> **Records for the task**:

◇ ◇ ◇ ◇ ◇ ◇ ◇

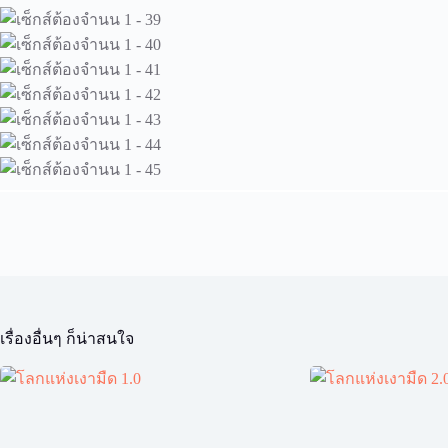
เรื่องอื่นๆ ก็น่าสนใจ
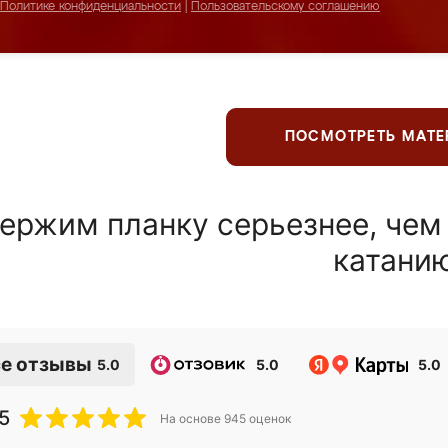
Политике конфиденциальности
|
Пользовательскому соглашению
ПОСМОТРЕТЬ МАТ
ержим планку серьезнее, чем
катани
е отзывы
5.0
5.0
5.0
5
На основе
945
оценок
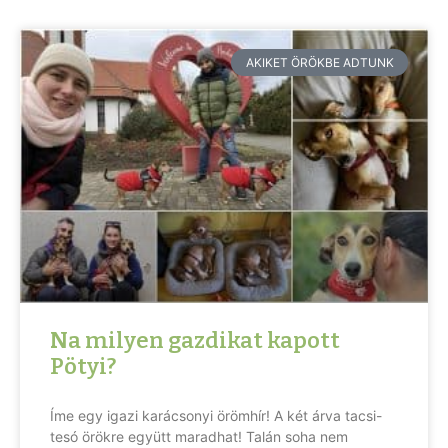
AKIKET ÖRÖKBE ADTUNK
Na milyen gazdikat kapott
Pötyi?
Íme egy igazi karácsonyi örömhír! A két árva tacsi-
tesó örökre együtt maradhat! Talán soha nem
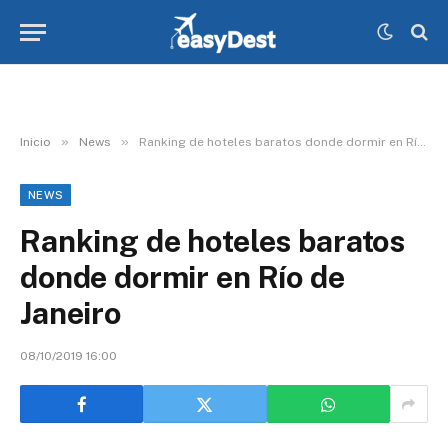
»
»
Inicio
News
Ranking de hoteles baratos donde dormir en Río de Janeiro
NEWS
Ranking de hoteles baratos
donde dormir en Río de
Janeiro
08/10/2019 16:00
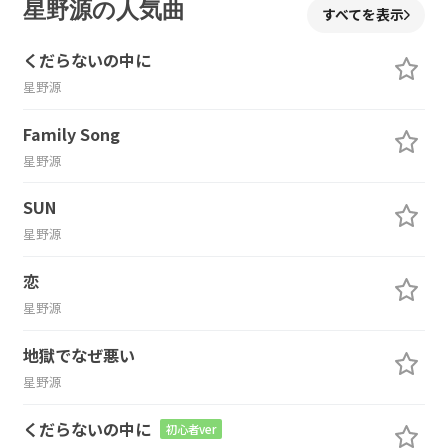
星野源の人気曲
すべてを表示
くだらないの中に
星野源
Family Song
星野源
SUN
星野源
恋
星野源
地獄でなぜ悪い
星野源
くだらないの中に
初心者ver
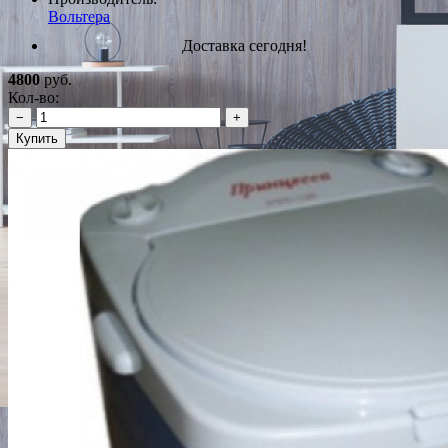
Вольтера
Доставка сегодня!
4800
руб.
Кол-во:
−
+
Купить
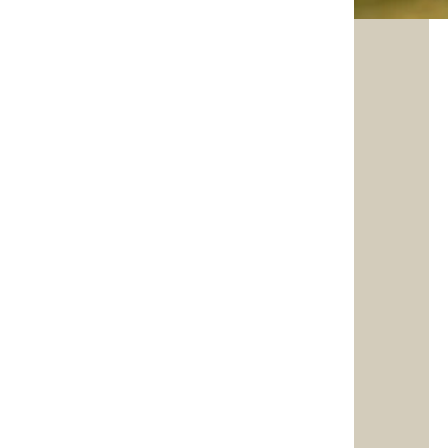
DEMARCHE DE DEVEL
AGENDA 30 : Une procédure de référen
Vous en entendez certainement parler, mais c
L’Agenda 30, c’est l’agenda du 21ème siècle !
Cela représente notre volonté de propose
C’est un travail sur 3 volets importants et i
Minimiser notre impact sur l’environnement
Améliorer autant que possible le lien social
Tout en maintenant nos activités économiqu
Voici un petit historique de ce qui a été fait 
Fin 2013 : Adhésion de la commune à l’assoc
notre Agenda 21.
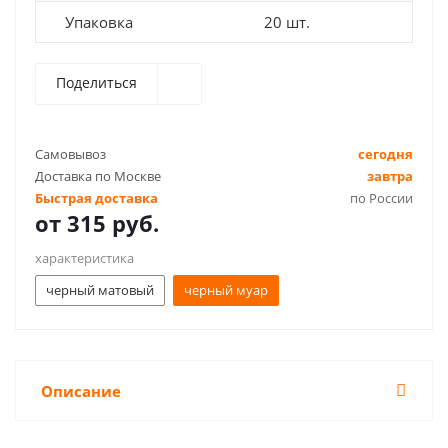
Упаковка
20 шт.
Поделиться
Самовывоз
сегодня
Доставка по Москве
завтра
Быстрая доставка
по России
от
315 руб.
характеристика
черный матовый
черный муар
Описание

◇ ◇ ◇ ◇ ◇ ◇ ◇

> **What to work on**:
Render every text line from all the entries above as a JSON list of strings, one string per line, with blank lines omitted. Leave the pictures out of the list.

> **Written answer**:
[
  "เรื่องอื่นๆ ก็น่าสนใจ",
  "Политике конфиденциальности",
  "|",
  "Пользовательскому соглашению",
  "ПОСМОТРЕТЬ МАТ",
  "ержим планку серьезнее, чем",
  "катани",
  "е отзывы",
  "5.0",
  "5.0",
  "5.0",
  "5",
  "На основе",
  "945",
  "оценок",
  "AKIKET ÖRÖKBE ADTUNK",
  "Na milyen gazdikat kapott",
  "Pötyi?",
  "Íme egy igazi karácsonyi örömhír! A két árva tacsi-",
  "tesó örökre együtt maradhat! Talán soha nem",
  "»",
  "»",
  "Inicio",
  "News",
  "Ranking de hoteles baratos donde dormir en Río de Janeiro",
  "NEWS",
  "Ranking de hoteles baratos",
  "donde dormir en Río de",
  "Janeiro",
  "08/10/2019 16:00",
  "星野源の人気曲",
  "すべてを表示",
  "くだらないの中に",
  "星野源",
  "Family Song",
  "星野源",
  "SUN",
  "星野源",
  "恋",
  "星野源",
  "地獄でなぜ悪い",
  "星野源",
  "くだらないの中に",
  "初心者ver",
  "Вольтера",
  "Доставка сегодня!",
  "4800",
  "руб.",
  "Кол-во:",
  "−",
  "+",
  "Купить",
  "DEMARCHE DE DEVEL",
  "AGENDA 30 : Une procédure de référen",
  "Vous en entendez certainement parler, mais c",
  "L’Agenda 30, c’est l’agenda du 21ème siècle !",
  "Cela représente notre volonté de propose",
  "C’est un travail sur 3 volets importants et i",
  "Minimiser notre impact sur l’environnement",
  "Améliorer autant que possible le lien social",
  "Tout en maintenant nos activités économiqu",
  "Voici un petit historique de ce qui a été fait ",
  "Fin 2013 : Adhésion de la commune à l’assoc",
  "notre Agenda 21.",
  "Упаковка",
  "20 шт.",
  "Поделиться",
  "Самовывоз",
  "сегодня",
  "Доставка по Москве",
  "завтра",
  "Быстрая доставка",
  "по России",
  "от",
  "315 руб.",
  "характеристика",
  "черный матовый",
  "черный муар",
  "Описание"
]